Using the material below, copy every line where "down" appears.

### Available records
============

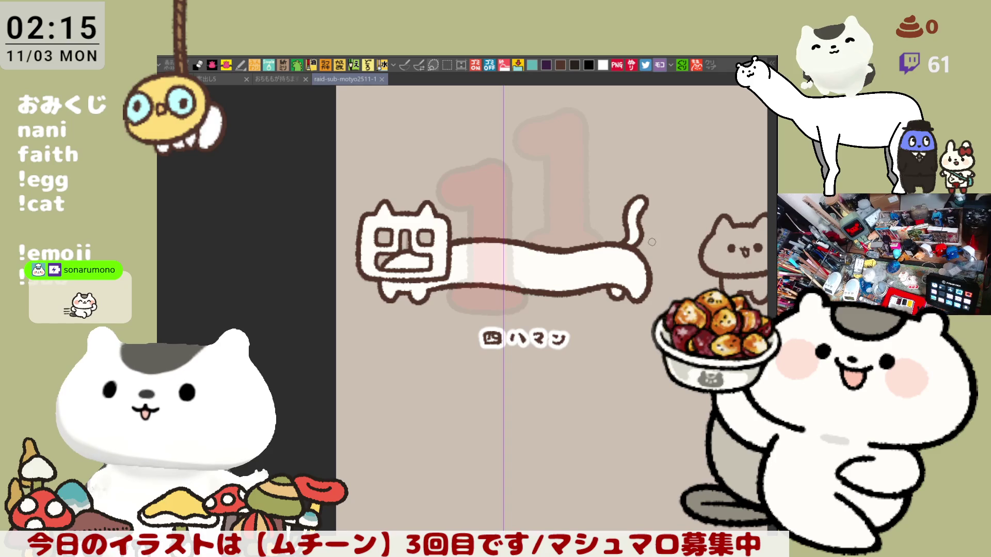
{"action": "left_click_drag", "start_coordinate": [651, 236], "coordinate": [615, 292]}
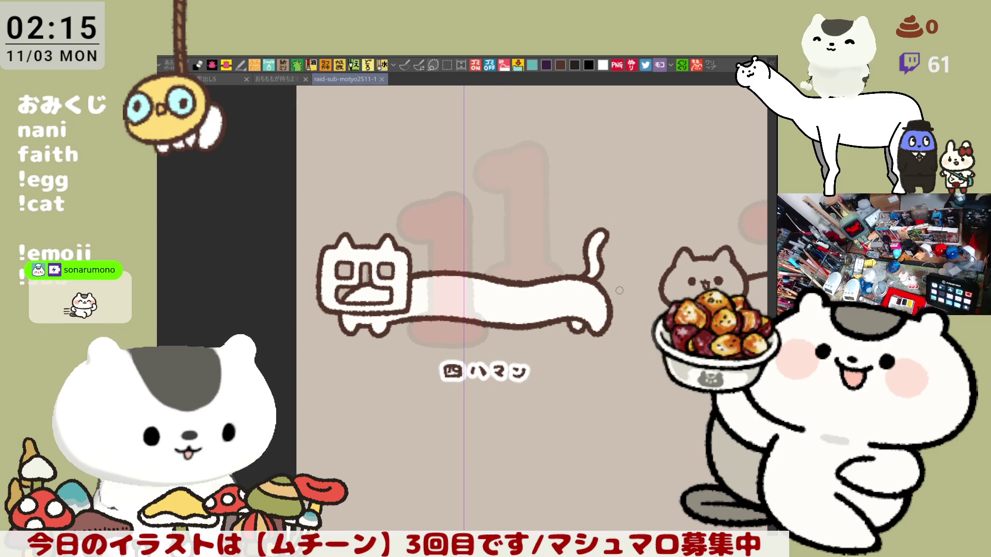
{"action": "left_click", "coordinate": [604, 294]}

============

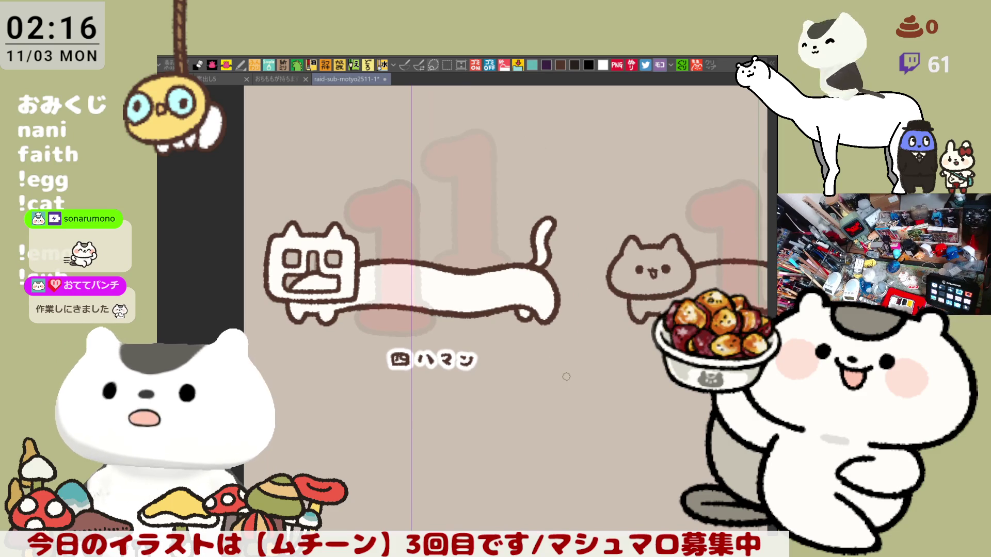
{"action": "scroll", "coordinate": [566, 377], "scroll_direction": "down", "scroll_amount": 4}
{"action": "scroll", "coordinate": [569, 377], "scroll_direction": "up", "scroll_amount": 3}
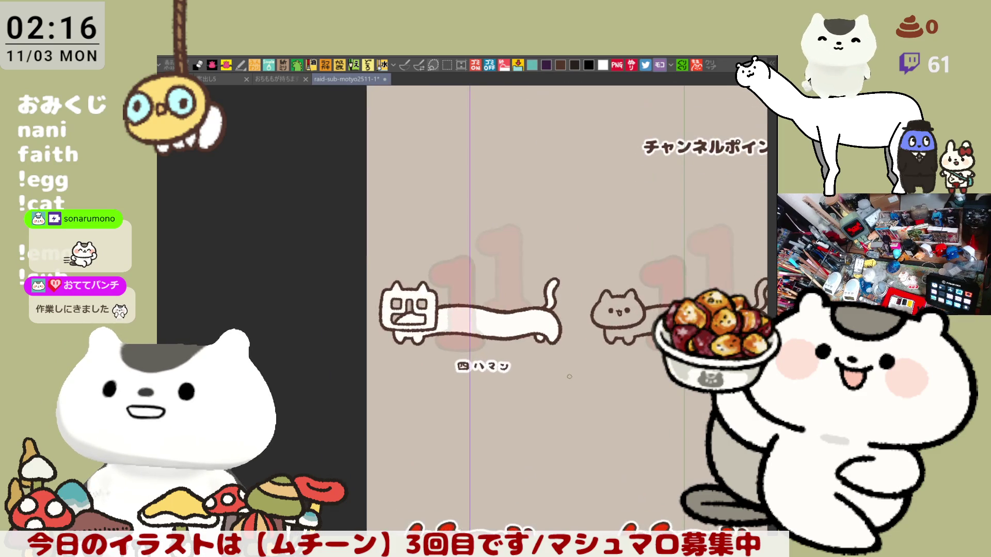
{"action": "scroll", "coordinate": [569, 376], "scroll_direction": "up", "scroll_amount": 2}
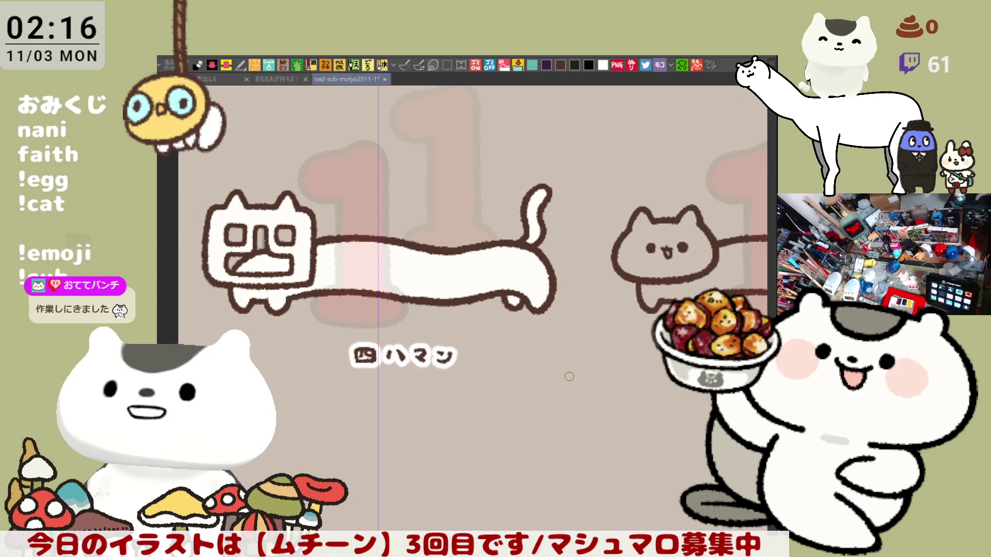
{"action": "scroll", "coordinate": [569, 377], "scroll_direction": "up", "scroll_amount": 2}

============

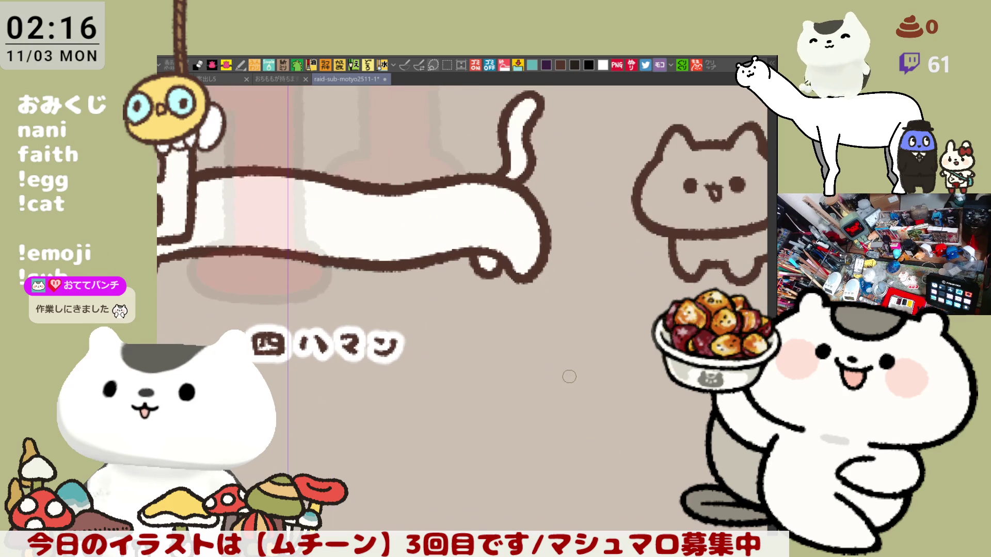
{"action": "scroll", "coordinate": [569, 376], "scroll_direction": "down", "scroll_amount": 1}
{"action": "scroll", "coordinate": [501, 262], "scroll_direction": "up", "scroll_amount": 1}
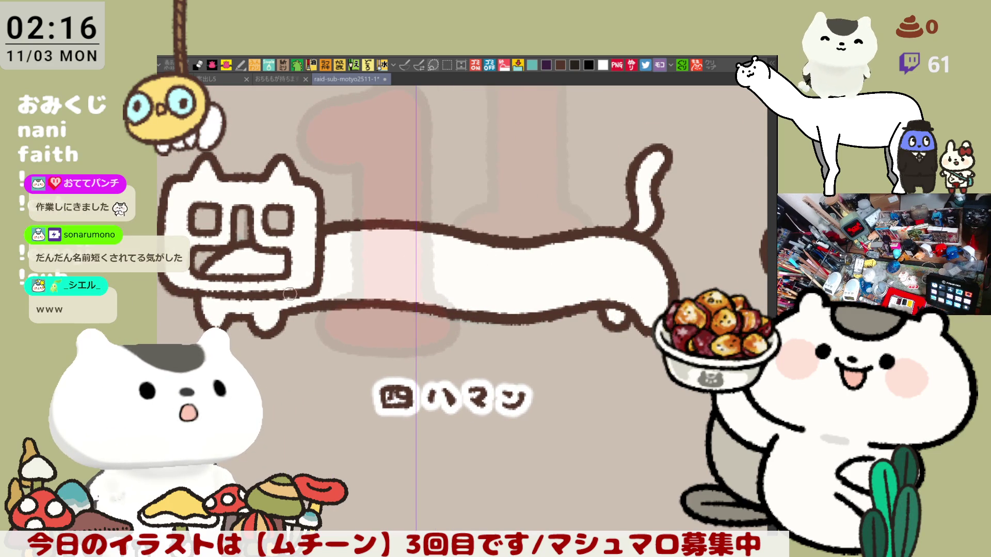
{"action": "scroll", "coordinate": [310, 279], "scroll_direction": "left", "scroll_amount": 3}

============

### Answer space
{"action": "scroll", "coordinate": [566, 377], "scroll_direction": "down", "scroll_amount": 4}
{"action": "scroll", "coordinate": [569, 376], "scroll_direction": "down", "scroll_amount": 1}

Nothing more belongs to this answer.